Email filters and small sends
Have you heard about the Baader-Meinhoff effect?
The Baader-Meinhof effect, also known as frequency illusion, is the illusion in which a word, a name, or other thing that has recently come to one’s attention suddenly seems to appear with improbable frequency shortly afterwards (not to be confused with the recency illusion or selection bias). Baader–Meinhof effect at Wikipedia
There has to be an corollary for email. For instance, over the last week or so I’ve gotten an influx of questions about how to fix delivery for one to one email. Some have been from clients “Oh, while we’re at it… this happened.” Others have been from groups I’m associated with “I sent this message and it ended up in spam.”
The challenge is, what we do to fix delivery of bulk mail doesn’t really apply to one to one mail. The underlying theory is the same: Send mail people expect to receive and if it gets delivered to the bulk folder have them go fish it out. But when we are sending bulk mail we have a whole population of recipients to work with. When we’re sending one to one mail we only have one person to work with.
Most people don’t know what their filters do under the covers.I know we have a fairly stock install of SpamAssassin and there are some bayesian filters built into mail.app. It’s pretty easy to ID why something was filtered by SA, it tells you. But the built in filters are a black box. All I know is that they learn from what mail I mark as spam.
I can see the results. For instance, almost every time I do a password reset the “here’s your temporary password” message ends up in my spam folder. Doesn’t really matter what provider it is or how regularly I get mail from the vendor or anything like that. If I’m doing the password reset dance then 90% of the time I have to go dig the message out of my spam folder.

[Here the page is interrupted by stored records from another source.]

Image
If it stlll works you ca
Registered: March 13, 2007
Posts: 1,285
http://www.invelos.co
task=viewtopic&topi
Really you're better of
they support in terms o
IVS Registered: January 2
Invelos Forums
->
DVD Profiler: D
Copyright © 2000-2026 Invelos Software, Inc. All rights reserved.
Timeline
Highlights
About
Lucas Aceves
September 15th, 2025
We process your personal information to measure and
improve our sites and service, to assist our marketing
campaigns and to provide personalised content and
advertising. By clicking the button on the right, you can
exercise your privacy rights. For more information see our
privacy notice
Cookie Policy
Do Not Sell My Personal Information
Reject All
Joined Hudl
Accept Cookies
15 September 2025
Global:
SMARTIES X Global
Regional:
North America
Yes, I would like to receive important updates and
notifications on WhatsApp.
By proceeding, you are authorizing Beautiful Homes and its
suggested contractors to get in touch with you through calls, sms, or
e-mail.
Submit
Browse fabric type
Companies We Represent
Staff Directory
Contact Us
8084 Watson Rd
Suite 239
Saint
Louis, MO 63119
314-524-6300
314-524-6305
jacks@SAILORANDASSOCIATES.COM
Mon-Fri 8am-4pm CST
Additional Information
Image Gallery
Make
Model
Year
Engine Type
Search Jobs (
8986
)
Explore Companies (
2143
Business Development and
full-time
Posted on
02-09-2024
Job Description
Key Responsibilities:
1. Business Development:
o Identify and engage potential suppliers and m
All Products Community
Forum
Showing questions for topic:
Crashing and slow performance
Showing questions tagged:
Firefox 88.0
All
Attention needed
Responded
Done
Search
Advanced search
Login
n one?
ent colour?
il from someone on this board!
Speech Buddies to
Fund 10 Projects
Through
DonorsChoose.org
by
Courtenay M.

It’s possible that I could reset the filters built into mail.app and have this mail come into the inbox. But that will also mean I have to go retrain my filters by manually sorting through the 40 – 50 spams that get through spam assassin every day. That’s tedious and not a lot of fun and there’s no guarantee that the filters won’t re-learn that password reset style messages are spam more often than not.
“Why did this actual, real, one-to-one message go to spam?” is a question we can almost never answer. Sure, sometimes a domain reputation is bad enough or the message is in the wrong language or there’s something blindingly obvious with the content that makes it clear why the message went to spam. But those cases are not as common as we may like. Sometimes the filters just decide this mail should be delivered there.
The point here is that a lot of what we do for deliverability works for bulk, because we’re managing populations and statistics and are sending enough mail we can move the needle on machine learning. When we’re sending very small quantities of mail, then we’re relying on individual users knowing why their mail is going to bulk. Almost no one does, it’s just gotten way too complex.
Which leaves us in a position where email is unreliable for some forms of communication. I don’t think this is a permanent status. I think we’re in a period of filtering changes where folks are trying lots of things to see what works. A decade ago it was whitelists and blacklists and FBLs and paid certification. Now, it’s machine learning and recipient behaviour and individualised inbox experiences.
Filters are continually adapting to spammers. Spammers are continually adapting to filters. This competition is driving rapid evolution on both sides. It’s like punctuated equilibrium for email.